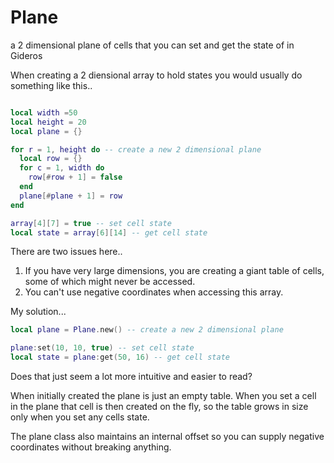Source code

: # Plane
a 2 dimensional plane of cells that you can set and get the state of in Gideros

When creating a 2 diensional array to hold states you would usually do something like this..
```Lua

local width =50
local height = 20
local plane = {}

for r = 1, height do -- create a new 2 dimensional plane
  local row = {}
  for c = 1, width do
    row[#row + 1] = false
  end
  plane[#plane + 1] = row
end

array[4][7] = true -- set cell state
local state = array[6][14] -- get cell state
```
There are two issues here..
1. If you have very large dimensions, you are creating a giant table of cells, some of which might never be accessed.
2. You can't use negative coordinates when accessing this array.

My solution...
```Lua
local plane = Plane.new() -- create a new 2 dimensional plane

plane:set(10, 10, true) -- set cell state
local state = plane:get(50, 16) -- get cell state
 ```
Does that just seem a lot more intuitive and easier to read?

When initially created the plane is just an empty table. When you set a cell in the plane that cell is then created on the fly, so the table grows in size only when you set any cells state.

The plane class also maintains an internal offset so you can supply negative coordinates without breaking anything.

### Exercise directions
Each line in the data that holds the string "cells" must be returned.

### Result of the exercise
a 2 dimensional plane of cells that you can set and get the state of in Gideros
1. If you have very large dimensions, you are creating a giant table of cells, some of which might never be accessed.
When initially created the plane is just an empty table. When you set a cell in the plane that cell is then created on the fly, so the table grows in size only when you set any cells state.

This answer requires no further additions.